Problem description>
According to the passage on the Uber and Toyota security incidents, for how long was Toyota's credential exposed in a public GitHub repository?

Given passage>

Begin

In just one month, the cybersecurity industry has seen two major incidents make headlines. Mid-september, Uber, the ride-hailing company, confirmed reports of an attacker who accessed several internal and critical systems. Pivotal in the hack was a PowerShell script that contained hardcoded admin credentials to login into the firm’s privileged access management platform. From there, it was possible for the attacker to retrieve a number of some of the company’s most valuable IT systems’ credentials or secrets.

A few weeks later, it was Toyota, the giant carmaker, who revealed they had accidentally exposed a credential allowing access to customer data in a public GitHub repository for nearly five years. Although they assured the key had been invalidated, any security expert would agree that exposure this long could mean multiple malicious actors had already acquired access.

These two high-impact incidents had a particular resonance at GitGuardian: since our inception, we have been warning about the dangerous state of secrets sprawl, both inside corporate perimeters and on public-facing services such as GitHub. Awareness is building around this issue, but secrets protection remain often underprioritized compared to other classes of code vulnerabilities.

Earlier this year in our annual research the State of Secrets Sprawl 2022, we reported that more than 6 million secrets were pushed to GitHub in 2021 alone. This figure has doubled compared to 2020. On average, 3 commits out of 1,000 contained a credential, which is fifty percent higher than the last year. While the majority of open source projects hosted on GitHub are personal repositories, it is important to understand that it is very easy for a professional developer to inadvertently publish code giving access to corporate resources.

It happens regularly, just as in the Toyota case. And we know that this space is closely monitored and actively exploited: our research indicates that a secret being publicly exposed can be exploited within days or hours.

End

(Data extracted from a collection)
Begin

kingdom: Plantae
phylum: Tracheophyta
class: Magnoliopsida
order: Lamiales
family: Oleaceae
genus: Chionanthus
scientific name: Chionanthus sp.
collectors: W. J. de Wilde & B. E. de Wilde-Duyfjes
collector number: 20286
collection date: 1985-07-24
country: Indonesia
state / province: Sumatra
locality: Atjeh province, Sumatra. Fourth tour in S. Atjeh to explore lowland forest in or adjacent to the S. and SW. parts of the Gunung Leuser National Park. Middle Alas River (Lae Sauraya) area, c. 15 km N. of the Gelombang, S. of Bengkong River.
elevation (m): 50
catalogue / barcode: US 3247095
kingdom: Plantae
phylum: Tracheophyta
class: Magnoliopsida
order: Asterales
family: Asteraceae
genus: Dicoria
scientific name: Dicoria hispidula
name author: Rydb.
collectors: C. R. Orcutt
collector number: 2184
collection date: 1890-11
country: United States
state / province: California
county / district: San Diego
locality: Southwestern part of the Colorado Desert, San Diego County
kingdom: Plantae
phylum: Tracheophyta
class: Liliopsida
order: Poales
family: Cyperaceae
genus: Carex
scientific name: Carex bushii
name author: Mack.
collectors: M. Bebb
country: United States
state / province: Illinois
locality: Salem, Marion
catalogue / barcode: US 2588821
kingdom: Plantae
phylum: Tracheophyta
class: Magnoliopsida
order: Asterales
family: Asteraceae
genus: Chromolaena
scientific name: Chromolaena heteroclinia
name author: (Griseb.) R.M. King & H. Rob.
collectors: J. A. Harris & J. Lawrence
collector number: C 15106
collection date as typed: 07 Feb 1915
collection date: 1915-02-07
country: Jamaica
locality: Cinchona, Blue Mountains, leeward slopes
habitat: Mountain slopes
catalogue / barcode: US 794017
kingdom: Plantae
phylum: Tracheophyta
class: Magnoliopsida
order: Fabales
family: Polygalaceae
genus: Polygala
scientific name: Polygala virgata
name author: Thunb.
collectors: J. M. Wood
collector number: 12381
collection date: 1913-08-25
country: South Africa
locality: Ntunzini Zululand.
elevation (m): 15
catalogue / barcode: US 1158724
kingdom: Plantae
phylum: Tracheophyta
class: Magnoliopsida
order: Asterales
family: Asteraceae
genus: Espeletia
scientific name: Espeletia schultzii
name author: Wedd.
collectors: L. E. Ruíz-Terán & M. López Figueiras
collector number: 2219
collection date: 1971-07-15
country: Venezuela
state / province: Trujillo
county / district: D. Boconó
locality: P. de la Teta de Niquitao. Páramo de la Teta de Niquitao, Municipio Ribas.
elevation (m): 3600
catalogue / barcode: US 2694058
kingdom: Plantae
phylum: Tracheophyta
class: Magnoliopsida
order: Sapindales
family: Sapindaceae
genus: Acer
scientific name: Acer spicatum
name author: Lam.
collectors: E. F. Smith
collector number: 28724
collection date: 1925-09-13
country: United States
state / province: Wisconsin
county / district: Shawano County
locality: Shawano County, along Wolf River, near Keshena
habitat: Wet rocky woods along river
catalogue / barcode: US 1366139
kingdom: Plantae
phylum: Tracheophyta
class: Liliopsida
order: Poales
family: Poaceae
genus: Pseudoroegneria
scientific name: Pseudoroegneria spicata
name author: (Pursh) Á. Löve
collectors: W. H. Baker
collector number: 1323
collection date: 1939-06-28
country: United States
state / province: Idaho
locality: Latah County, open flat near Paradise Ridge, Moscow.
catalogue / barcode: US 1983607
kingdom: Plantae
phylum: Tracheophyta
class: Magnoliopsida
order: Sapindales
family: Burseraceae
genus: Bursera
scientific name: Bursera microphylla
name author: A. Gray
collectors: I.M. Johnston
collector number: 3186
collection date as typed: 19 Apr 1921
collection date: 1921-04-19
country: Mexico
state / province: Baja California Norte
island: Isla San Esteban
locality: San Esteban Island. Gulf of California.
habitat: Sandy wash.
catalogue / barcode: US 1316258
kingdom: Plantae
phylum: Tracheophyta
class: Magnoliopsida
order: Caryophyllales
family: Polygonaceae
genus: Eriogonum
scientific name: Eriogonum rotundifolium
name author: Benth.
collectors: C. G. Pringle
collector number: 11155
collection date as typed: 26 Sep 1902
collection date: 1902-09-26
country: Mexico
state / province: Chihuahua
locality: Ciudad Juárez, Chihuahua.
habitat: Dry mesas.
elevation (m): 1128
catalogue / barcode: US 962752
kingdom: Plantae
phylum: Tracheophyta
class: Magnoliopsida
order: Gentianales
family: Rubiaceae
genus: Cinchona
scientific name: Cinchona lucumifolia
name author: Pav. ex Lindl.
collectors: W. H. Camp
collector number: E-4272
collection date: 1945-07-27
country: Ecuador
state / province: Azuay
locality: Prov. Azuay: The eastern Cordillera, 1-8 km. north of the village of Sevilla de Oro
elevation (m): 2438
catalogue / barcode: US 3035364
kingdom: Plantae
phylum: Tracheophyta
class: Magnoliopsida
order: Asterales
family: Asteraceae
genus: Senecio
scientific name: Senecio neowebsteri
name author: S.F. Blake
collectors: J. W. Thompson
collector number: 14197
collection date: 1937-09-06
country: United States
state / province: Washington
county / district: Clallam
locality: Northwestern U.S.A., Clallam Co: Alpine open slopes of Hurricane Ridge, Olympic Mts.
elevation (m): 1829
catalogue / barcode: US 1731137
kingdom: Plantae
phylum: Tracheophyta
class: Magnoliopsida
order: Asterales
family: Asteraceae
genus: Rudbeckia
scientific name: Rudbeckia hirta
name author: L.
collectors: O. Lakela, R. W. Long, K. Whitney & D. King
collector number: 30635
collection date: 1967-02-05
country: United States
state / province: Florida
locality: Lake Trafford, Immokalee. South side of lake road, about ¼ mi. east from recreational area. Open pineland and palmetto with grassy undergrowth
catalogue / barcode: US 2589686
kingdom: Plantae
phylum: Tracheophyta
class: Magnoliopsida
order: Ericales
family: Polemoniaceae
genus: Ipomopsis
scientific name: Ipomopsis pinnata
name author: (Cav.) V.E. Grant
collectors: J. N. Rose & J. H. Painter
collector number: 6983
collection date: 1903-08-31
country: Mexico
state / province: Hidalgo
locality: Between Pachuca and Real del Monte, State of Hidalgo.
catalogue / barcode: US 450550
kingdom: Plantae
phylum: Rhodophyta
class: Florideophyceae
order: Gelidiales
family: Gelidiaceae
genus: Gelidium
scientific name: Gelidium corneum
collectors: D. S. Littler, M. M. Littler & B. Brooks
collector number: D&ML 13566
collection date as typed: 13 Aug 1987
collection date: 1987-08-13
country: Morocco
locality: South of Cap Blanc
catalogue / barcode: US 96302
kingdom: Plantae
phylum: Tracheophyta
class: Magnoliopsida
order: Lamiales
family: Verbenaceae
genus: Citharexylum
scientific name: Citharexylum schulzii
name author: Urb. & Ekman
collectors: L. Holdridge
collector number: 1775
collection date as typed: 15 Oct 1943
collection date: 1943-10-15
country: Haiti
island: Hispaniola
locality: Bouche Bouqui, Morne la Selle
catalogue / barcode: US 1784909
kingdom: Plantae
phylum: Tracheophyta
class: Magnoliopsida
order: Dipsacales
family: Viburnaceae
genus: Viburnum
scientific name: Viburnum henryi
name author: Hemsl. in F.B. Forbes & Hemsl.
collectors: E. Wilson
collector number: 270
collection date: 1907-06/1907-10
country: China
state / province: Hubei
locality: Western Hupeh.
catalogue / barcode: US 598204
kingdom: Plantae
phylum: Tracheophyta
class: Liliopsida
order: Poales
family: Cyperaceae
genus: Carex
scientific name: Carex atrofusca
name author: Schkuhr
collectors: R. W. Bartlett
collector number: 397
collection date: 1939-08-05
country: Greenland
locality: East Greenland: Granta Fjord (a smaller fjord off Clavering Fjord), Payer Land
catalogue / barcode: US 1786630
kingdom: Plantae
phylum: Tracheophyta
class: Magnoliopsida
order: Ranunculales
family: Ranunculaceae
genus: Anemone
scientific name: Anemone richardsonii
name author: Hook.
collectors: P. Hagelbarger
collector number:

End

The solution>
Nearly five years.